When you execute new foo() or new foo (the first way allows you to pass some arguments, while the last doesn't):

  1. A new object is created, inheriting from foo.prototype.
  2. This object named this is passed to the foo and returned from it.

Note that foo.prototype.constructor points to the foo itself by default.

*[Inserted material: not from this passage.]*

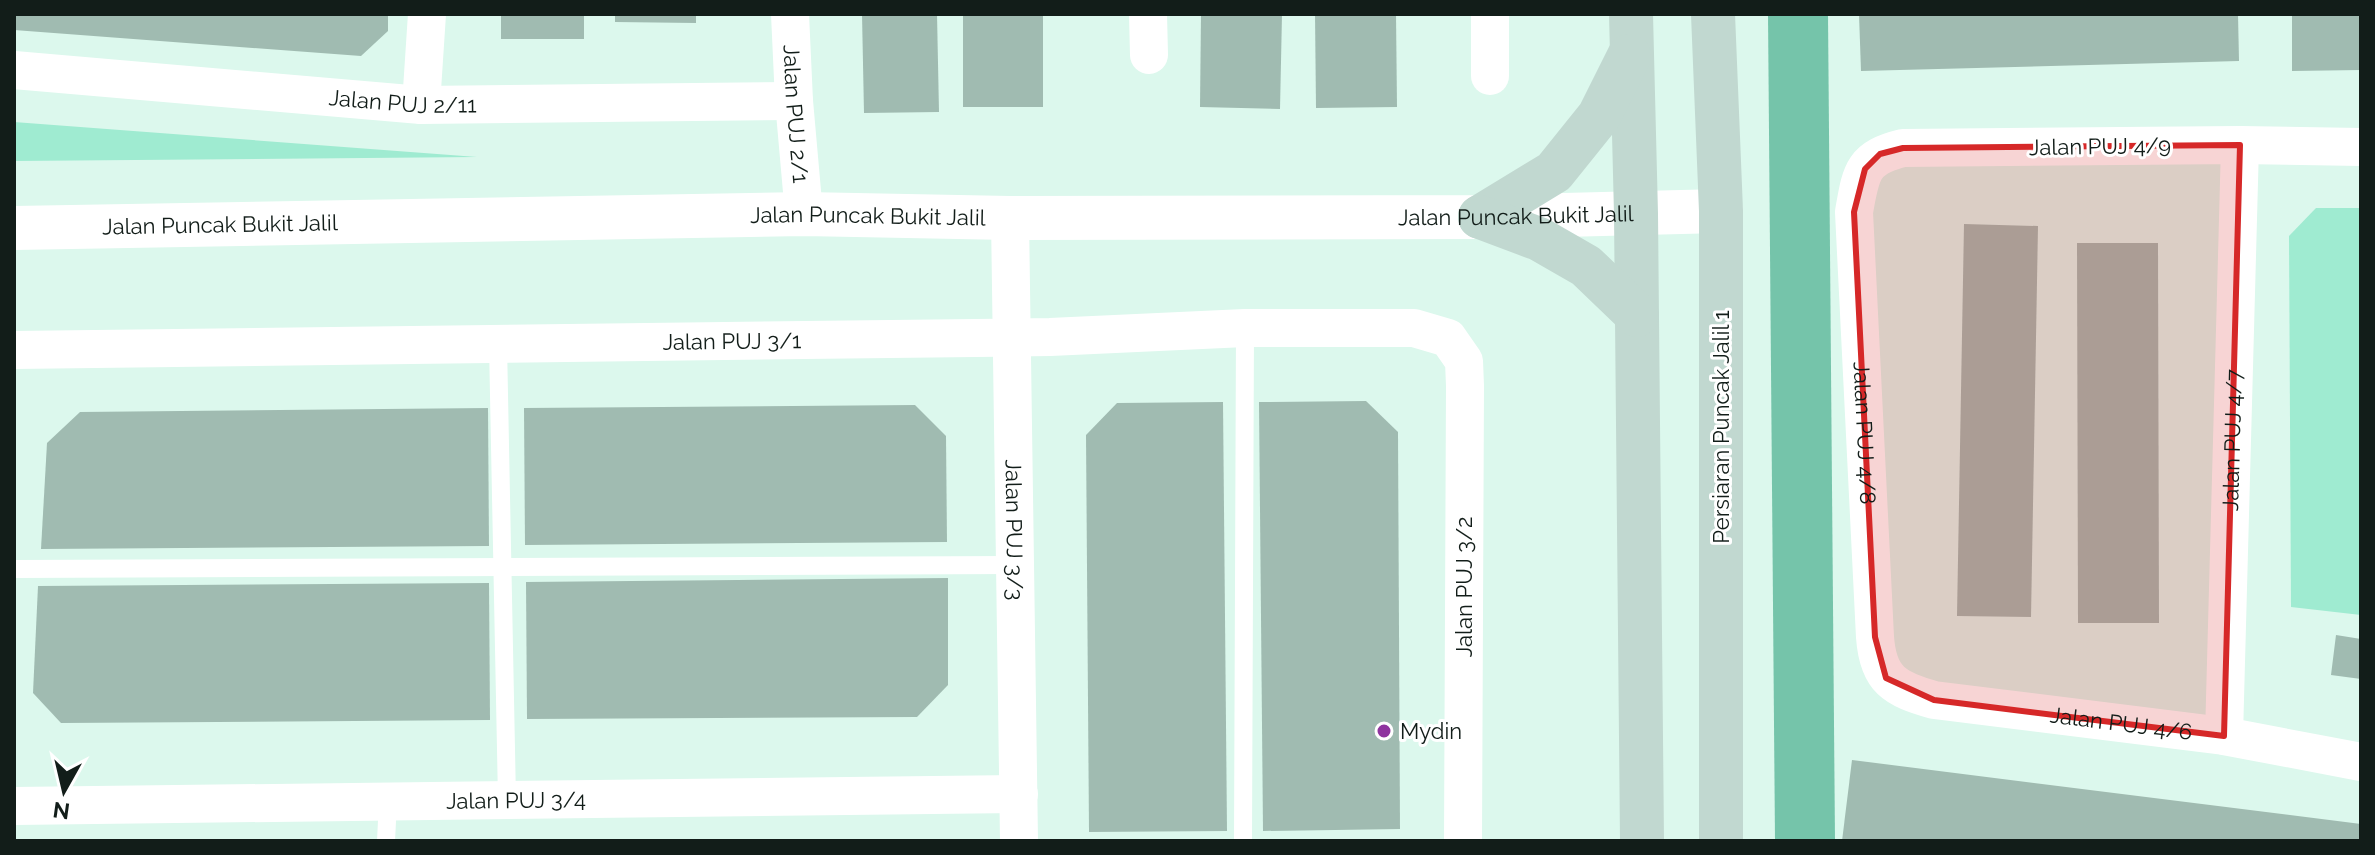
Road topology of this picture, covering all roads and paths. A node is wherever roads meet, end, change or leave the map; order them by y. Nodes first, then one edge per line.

We can changed both foo.prototype and foo.prototype.constructor before the new foo call. Lets see what we'll get:

function foo () {
    this.country = 'Italy';
}
var a = new foo(); // Object { country: "Italy" }
var b = new foo.prototype.constructor(); // Object { country: "Italy" }
var c = new foo.__proto__.constructor(); // function anonymous()
a instanceof foo; // true
b instanceof foo; // true
c instanceof foo; // false

The both a and b have the following structure:

country : "Italy"
__proto__ : Object
    constructor : foo()

Lets change the constructor only:

function foo () {
    this.country = 'Italy';
}
function moo () {
    this.food = 'pizza';
}
foo.prototype.constructor = moo;
var a = new foo(); // Object { country: "Italy" }
var b = new foo.prototype.constructor(); // Object { food: "pizza" }
a instanceof foo; // true
b instanceof foo; // false
b instanceof moo; // true
a.constructor; // function moo()

You can see that changing the constructor has no effect for objects creation with new foo. What is the constructor property for? Have no idea.